If you live in Glasgow, you are 45% more likely to have Chronic Obstructive Pulmonary Disease (COPD) than any other part of Scotland and accounts for 45,000 emergency bed days costing £9.5 million to the health board annually. COPD can be characterised by frequent and sometimes preventable exacerbations of the condition and admissions to hospital. It is the third most common reason for hospital admission in Scotland and has high readmission rates.
Scottish Government drivers indicate the need for personalised, community services enabling self-management of long term conditions, shifting the balance of care away from the hospital setting and building capacity within the primary setting. Specialist multidisciplinary respiratory support in the community has been demonstrated to be a safe and effective approach to the management of patients with COPD and is advocated to reduce the burden of disease and improve quality of life.
Pam Vaughn, Clinical Specialist Physio talks about the role of the Community Respiratory Team in this video about Moving Forward Together
What We Do
The Community Respiratory Team is a nationally unique service that supports the needs of people living with COPD in their own home and is made up of physiotherapists, respiratory nurses, pharmacists, occupational therapists, dieticians and rehabilitation support workers. GPs utilise it as an alternative to patients going into hospital by accessing the specialist service supporting the patient in their own home. The service also facilitates early discharge from hospital by closely linking with secondary care colleagues and providing responsive follow up and support. The ethos of the service is to provide a personalised approach to care, enabling self-management by the patients including: increasing their own knowledge of their condition and especially what to do when they are unwell; improving knowledge of inhaled therapies; knowing how to clear their chest and also increasing their physical activity and independence through the provision of home pulmonary rehabilitation and equipment. In addition, malnutrition, mental health issues of anxiety and depression, and complex polypharmacy/ comorbidities that are commonly seen in end stage COPD are addressed through the coordinated, multidisciplinary approach. Weekly multidisciplinary team meetings with a respiratory physician facilitate secondary care reviews and investigations.

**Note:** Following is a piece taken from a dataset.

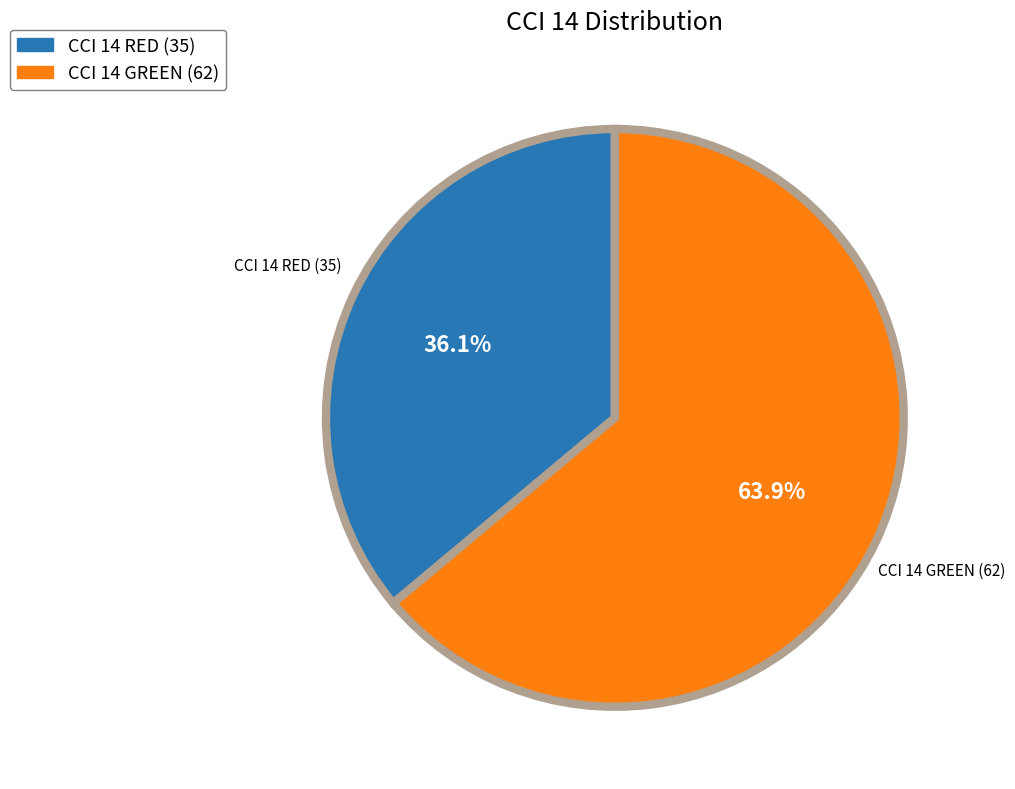

To the nearest percent, what is the combined percentage of CCI 14 GREEN (62) and CCI 14 RED (35)?

100%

After an initial pilot of two years in one area of the city, robust evaluation demonstrated a reduction in the impact of disease, an improvement in patients’ quality of life and a reduction in the number of hospital admissions. Further funding was secured for a Glasgow city wide service in April 2015 through Scottish Government Integration Care Fund for 3 years.
Impact of the Team
A final report published in 2017 demonstrated the progress so far of this 3 year project after the initial pilot. Over 1400 patients have been supported through the service with an average referral rate of 88 patients per month.

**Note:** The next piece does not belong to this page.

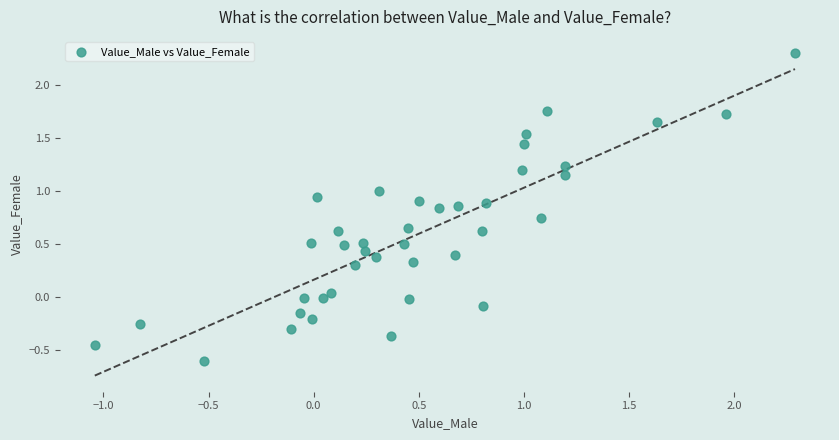

What is the range of Y values (max minus min)?

2.9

In the year to 31 December 2016 there were 1,051 referrals to the service. If we assume that each inpatient episode is "average" and lasts on average 5.9 days at a cost of £3,100 then if every referral resulted in an admission the annual cost for these patients being treated as inpatients would be approaching £3.3m. This clearly represents a significant cost avoidance within the Acute Division and even if only 20% of these referrals avoid admission then the costs avoided would cover the salary budget of the staff within the Team (currently £644k).Furthermore, the team is receiving from patients (that are known to the service) an average of 20 referrals per month who are also deemed to be at risk of a hospital admission. If these patients were to be admitted as inpatients then additional costs of £744k per annum would be incurred therefore increasing the contribution the Team is making to minimise costs across the NHS system
The reduced impact of disease and improved quality of life has been demonstrated through validated outcome measures. The person centred approach which adopts a joint goal setting method has enabled patients to achieve increased physical function and improved access to their local community environment. Linking with other agencies has allowed on-going improvements in health.
The team has had a positive impact on primary care by freeing up GP time. The team particularly supports patients in deprived areas, who traditionally do not engage with primary or secondary care. It delivers home pulmonary rehabilitation to a patient group that are known not to engage with this service.